▶ Selected excerpt:
▶

GlotEval: A Test Suite for Massively Multilingual Evaluation of Large Language Models
Hengyu Luo, Zihao Li, Joseph Attieh, Sawal Devkota, Ona de Gibert, Xu Huang, Shaoxiong Ji, Peiqin Lin, Bhavani Sai Praneeth Varma Mantina, Ananda Sreenidhi, Raúl Vázquez, Mengjie Wang, Samea Yusofi, Fei Yuan, Jörg Tiedemann
TL;DR
GlotEval addresses the lack of scalable multilingual evaluation for large language models, particularly in low-resource languages, by integrating 27 benchmarks and standardizing language codes via ISO 639-3. It introduces language-specific prompt templates and a multilingual prompt builder to enable non-English-centered evaluation, while supporting efficient inference through backends like vLLM and HF Transformers. A multilingual translation case study demonstrates that language-centric prompting and cross-language evaluation reveal strengths and weaknesses across languages, guiding improvements in instruction-following and translation quality. The framework emphasizes transparency and scalability, offering per-sample data export for error analysis and future enhancement, including more benchmarks and human-in-the-loop evaluation. Overall, GlotEval provides a scalable, inclusive platform for diagnosing multilingual LLM performance across a broad linguistic spectrum.

◀

▶ Extracted entries:

▶

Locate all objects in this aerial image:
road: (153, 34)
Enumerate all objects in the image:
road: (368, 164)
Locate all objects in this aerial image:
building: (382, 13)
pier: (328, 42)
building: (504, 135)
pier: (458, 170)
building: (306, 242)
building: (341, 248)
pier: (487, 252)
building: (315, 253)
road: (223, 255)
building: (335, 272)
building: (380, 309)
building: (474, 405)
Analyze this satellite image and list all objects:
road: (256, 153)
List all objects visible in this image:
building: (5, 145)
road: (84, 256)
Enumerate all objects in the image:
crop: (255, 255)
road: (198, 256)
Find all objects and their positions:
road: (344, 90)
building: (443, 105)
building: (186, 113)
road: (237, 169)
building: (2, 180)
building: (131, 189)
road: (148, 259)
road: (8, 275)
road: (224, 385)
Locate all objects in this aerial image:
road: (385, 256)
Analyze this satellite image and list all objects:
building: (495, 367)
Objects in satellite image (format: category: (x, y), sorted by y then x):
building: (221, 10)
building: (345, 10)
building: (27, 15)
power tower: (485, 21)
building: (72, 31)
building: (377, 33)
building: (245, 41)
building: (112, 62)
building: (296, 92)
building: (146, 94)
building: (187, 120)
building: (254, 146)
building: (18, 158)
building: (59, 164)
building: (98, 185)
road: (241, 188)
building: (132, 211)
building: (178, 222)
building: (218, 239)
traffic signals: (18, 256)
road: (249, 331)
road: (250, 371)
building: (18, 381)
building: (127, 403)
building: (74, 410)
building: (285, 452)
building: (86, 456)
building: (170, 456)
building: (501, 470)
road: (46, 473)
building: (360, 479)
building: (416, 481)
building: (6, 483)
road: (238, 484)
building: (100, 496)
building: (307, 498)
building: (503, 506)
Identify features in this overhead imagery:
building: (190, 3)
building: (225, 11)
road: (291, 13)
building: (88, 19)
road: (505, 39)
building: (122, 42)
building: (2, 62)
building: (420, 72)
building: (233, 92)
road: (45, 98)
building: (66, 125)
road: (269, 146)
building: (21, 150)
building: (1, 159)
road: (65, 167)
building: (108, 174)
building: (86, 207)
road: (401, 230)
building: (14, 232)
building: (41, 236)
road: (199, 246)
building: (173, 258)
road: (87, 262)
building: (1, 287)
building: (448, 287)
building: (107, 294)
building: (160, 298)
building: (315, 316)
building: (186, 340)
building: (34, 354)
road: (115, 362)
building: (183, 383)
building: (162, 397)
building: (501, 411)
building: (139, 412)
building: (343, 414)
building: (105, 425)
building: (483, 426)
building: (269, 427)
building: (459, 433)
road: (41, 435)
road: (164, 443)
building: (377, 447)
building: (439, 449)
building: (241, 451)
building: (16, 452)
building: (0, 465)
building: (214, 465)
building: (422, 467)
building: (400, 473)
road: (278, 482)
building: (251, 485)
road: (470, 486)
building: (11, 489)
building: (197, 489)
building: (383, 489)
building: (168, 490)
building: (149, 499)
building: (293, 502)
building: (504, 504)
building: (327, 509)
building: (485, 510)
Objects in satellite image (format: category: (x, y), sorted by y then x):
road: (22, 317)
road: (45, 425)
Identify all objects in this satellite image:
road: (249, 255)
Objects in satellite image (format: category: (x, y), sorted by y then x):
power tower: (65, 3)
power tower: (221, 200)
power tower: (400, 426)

◀

▶ What to work on:
a) Answer these questions from the GlotEval summary.
(i) How many benchmarks does GlotEval integrate?
(ii) Which standard does it use for language codes?
(iii) Which inference backends are named?
b) Pick up the GlotEval summary after its last sentence and continue it.
The rows above are separate material from the GlotEval summary.

▶ Task-by-task outputs:
a)
(i) 27
(ii) ISO 639-3
(iii) vLLM and HF Transformers

b)
Abstract
Large language models (LLMs) are advancing at an unprecedented pace globally, with regions increasingly adopting these models for applications in their primary language. Evaluation of these models in diverse linguistic environments, especially in low-resource languages, has become a major challenge for academia and industry. Existing evaluation frameworks are disproportionately focused on English and a handful of high-resource languages, thereby overlooking the realistic performance of LLMs in multilingual and lower-resource scenarios. To address this gap, we introduce GlotEval, a lightweight framework designed for massively multilingual evaluation. Supporting seven key tasks (machine translation, text classification, summarization, open-ended generation, reading comprehension, sequence labeling, and intrinsic evaluation), spanning over dozens to hundreds of languages, GlotEval highlights consistent multilingual benchmarking, language-specific prompt templates, and non-English-centric machine translation. This enables a precise diagnosis of model strengths and weaknesses in diverse linguistic contexts. A multilingual translation case study demonstrates GlotEval's applicability for multilingual and language-specific evaluations.